The article "Postgres-R (8) Architecture" explains the concept and architecture of Postgres-R. Note that the current prototype implementation doesn't cover all aspects mentioned.
Postgres-R is designed to run on shared-nothing clusters with a low latency interconnect. It provides conflict-free (eager), multi-master replication on the basis of binary changeset replication. It features a modular design, with interfaces for multiple group communication systems and parallelized change set application.
The main component of Postgres-R is the replication manager. This is a separate process added to Postgres which mainly coordinates messages. It arranges and maintains the connection to the group communication system, to the backends which process local transactions as well as to the helper backends which process remote transactions.

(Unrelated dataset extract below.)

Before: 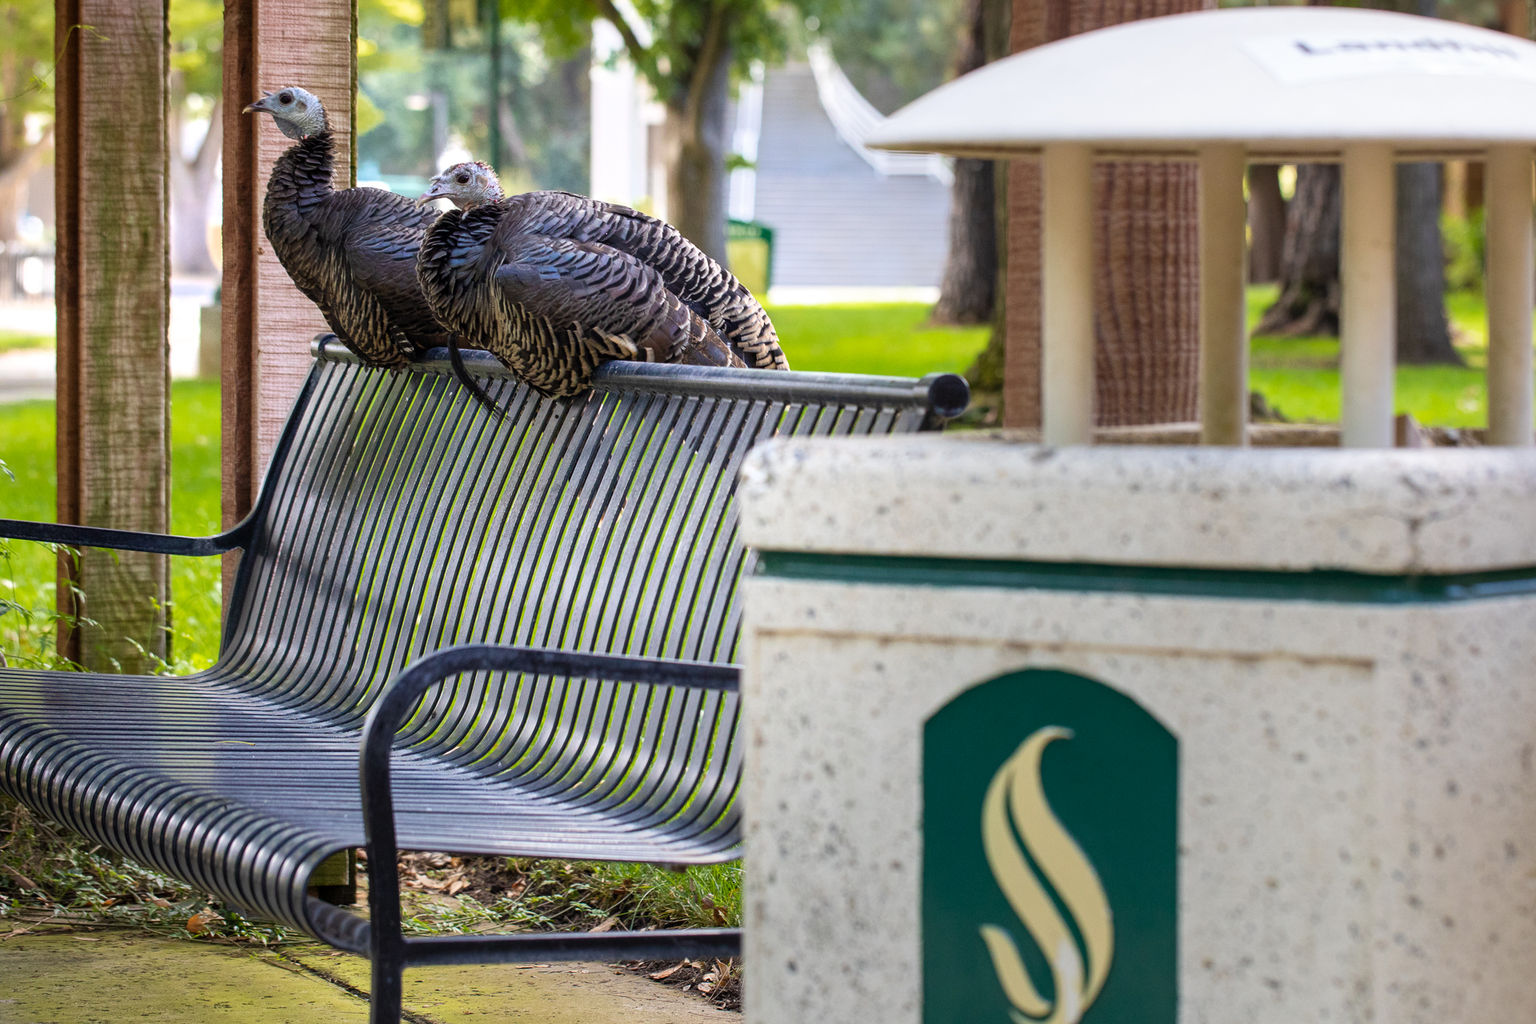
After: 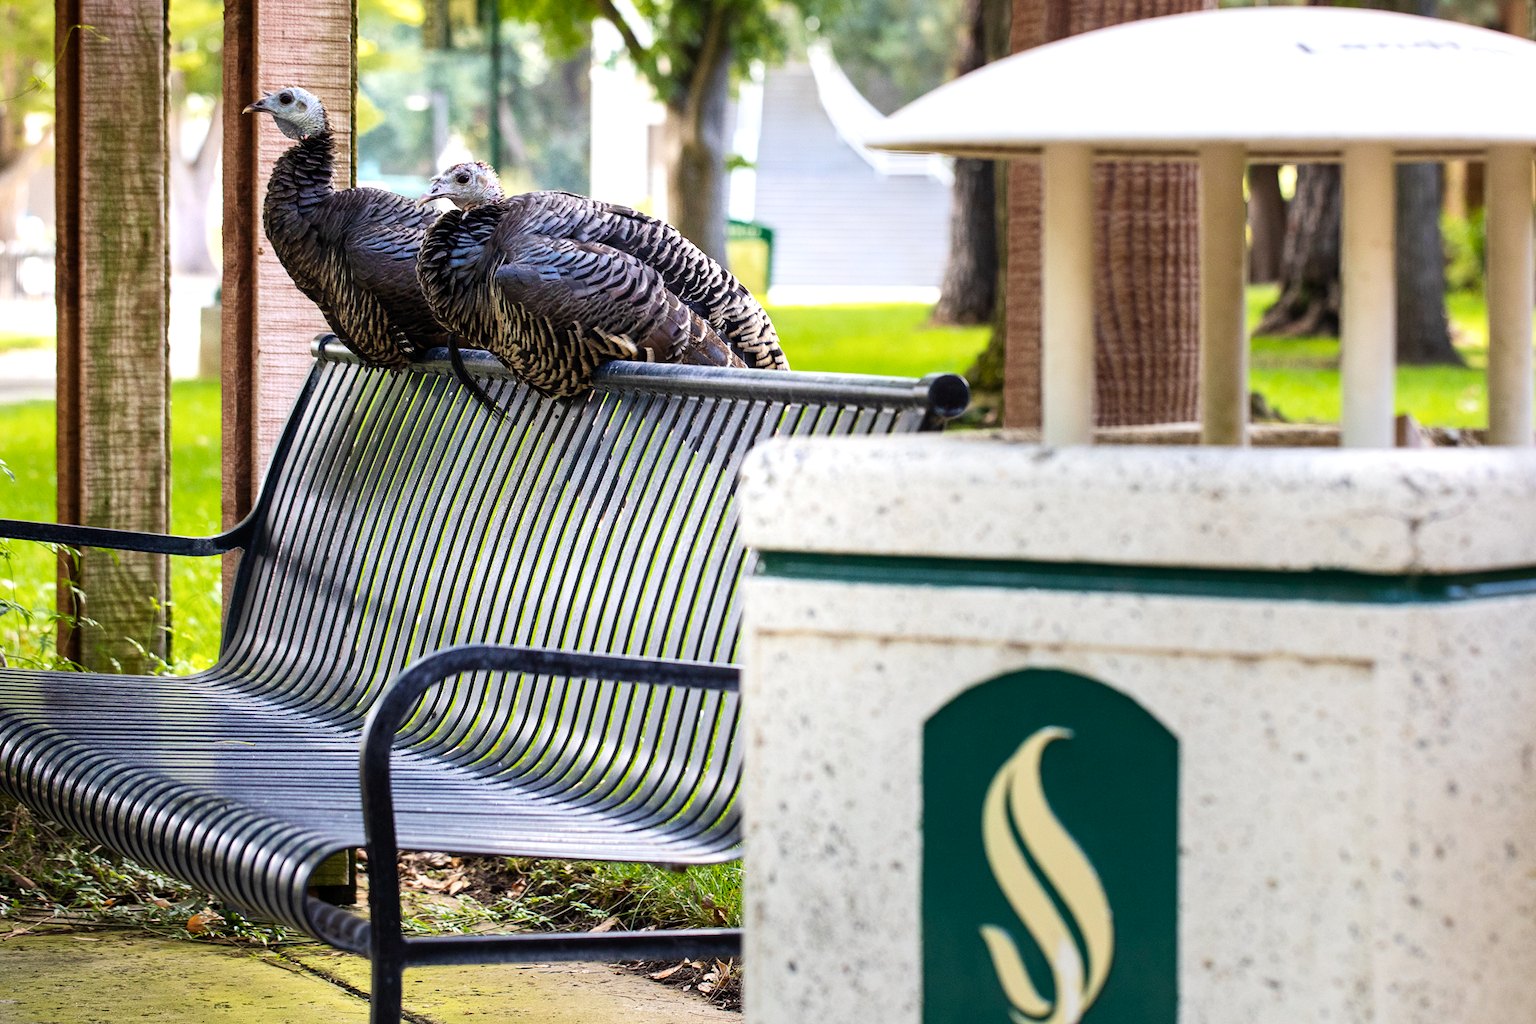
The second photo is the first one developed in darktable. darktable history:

In Postgres there are backend processes which handle transactions. Each backend can only process one transaction at a time. To replay transactions from remote nodes the replication manager starts helper backends which do not have a connection to a client but which are under the control of the replication manager.
Read-only transactions are handled locally and are treated no different than in standard single node operation of Postgres. As soon as a transaction writes data (update, insert or delete SQL commands) the new data is collected into a changeset. The local backend continues to processes the transaction and continuously collects the changes in the changeset until it receives the commit request from the client.
Before confirming the commit to the client the local backend sends the changeset to the replication manager, which in turn sends it out to all other nodes using a reliable multicast. In addition it requests an agreement about the ordering of this transaction within a totally ordered series of transactions to apply. The local backend which started the transaction can commit as soon as the agreement is reached. On another node, which receives the changeset for replay, the replication manager passes the changeset on to a helper backend, which replays the transactions in the agreed order from the data in the changeset.
In Postgres-R writing transactions get virtually serialized so that in case of a conflict, all nodes participating in the replication cluster agree on which transaction is first and which comes later. This guarantees consistency of the data between the nodes, without requiring expensive and full synchronization. A transaction which successfully commits on one node is therefore able to commit on all the other nodes as well. This prevents having to wait for other nodes and lets each node run at full speed.